For better or worse, Lee Sang-il's retelling of Unforgiven accounts for a profound psychological shift akin to transformation. At journey's end Ken Watanabe's Jubei finds himself staring down a familiar shithole, drunk and out for blood. Lee's film treats this ferocity as a dead end for the character, rather than an aspect of his personality.
Clint Eastwood's William Munny placed himself in a desperate, suicidal situation and reacted with supernatural calm. This is what allows him to clear a bordello. He doesn't hurry, he doesn't make mistakes. Jubei has instead snapped, becoming a kind of demon. Lee's stormy, deteriorating mise en scene suggesting all the great damned Samurai from Ryunosuke Tsukue in The Sword of Doom to Ogami Itto in the Lone Wolf and Cub cycle.
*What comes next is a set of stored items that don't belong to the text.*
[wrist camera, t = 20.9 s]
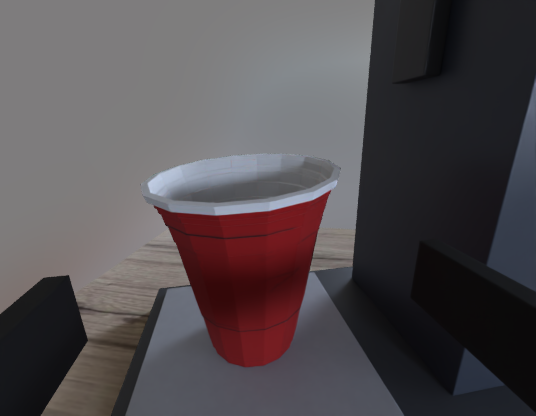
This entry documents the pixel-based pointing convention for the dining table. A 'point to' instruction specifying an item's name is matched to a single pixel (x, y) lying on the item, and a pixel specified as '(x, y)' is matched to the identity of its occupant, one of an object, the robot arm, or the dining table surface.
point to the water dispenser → (389, 237)
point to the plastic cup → (246, 243)
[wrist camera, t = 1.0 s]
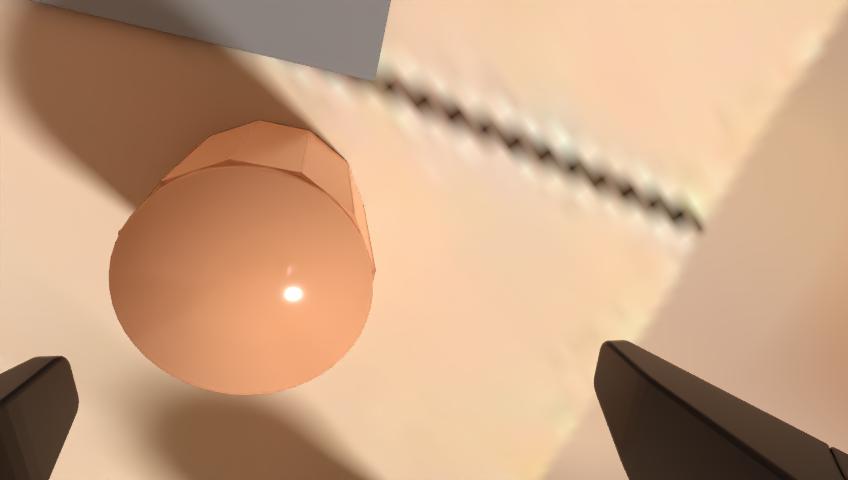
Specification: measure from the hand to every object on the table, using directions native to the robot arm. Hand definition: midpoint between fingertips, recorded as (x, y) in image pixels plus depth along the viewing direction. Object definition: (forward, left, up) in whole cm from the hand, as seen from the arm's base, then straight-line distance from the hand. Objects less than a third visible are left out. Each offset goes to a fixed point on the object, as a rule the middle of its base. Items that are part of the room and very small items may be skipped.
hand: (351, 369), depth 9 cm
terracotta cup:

Eastwood and Lee's films differ in how the hero is communicated to us. After his massacre Munny seems to readjust instantly, compartmentalising his violence. It's easy for us to accept this too - the confrontation was cathartic, happening in response to a friend's murder. It's satisfying, it packs you off to bed after your umpteenth viewing. Lee's film is the opposite.
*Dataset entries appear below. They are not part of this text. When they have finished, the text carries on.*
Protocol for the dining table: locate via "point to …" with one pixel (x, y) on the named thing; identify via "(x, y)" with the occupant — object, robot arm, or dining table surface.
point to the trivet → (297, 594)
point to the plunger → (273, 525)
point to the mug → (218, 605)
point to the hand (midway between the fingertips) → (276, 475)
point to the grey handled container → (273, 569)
Jubei's moment almost seems like a fumble. Firearms play a key role - always disappointing in a chanbara - and Watanabe sleepwalks through the encounter. Jubei's violence is slow, a deliberate monster in the midst of amateurs. It's messy, more like a scuffle, designed to not quite satisfy. Men aren't cleaved by swords, weapons bite on bone and break. Jubei isn't the same kind of man as Munny either, he can't turn it on or off. Once he's tasted blood he's keyed in, fated to wander, seething, until his batteries run dry.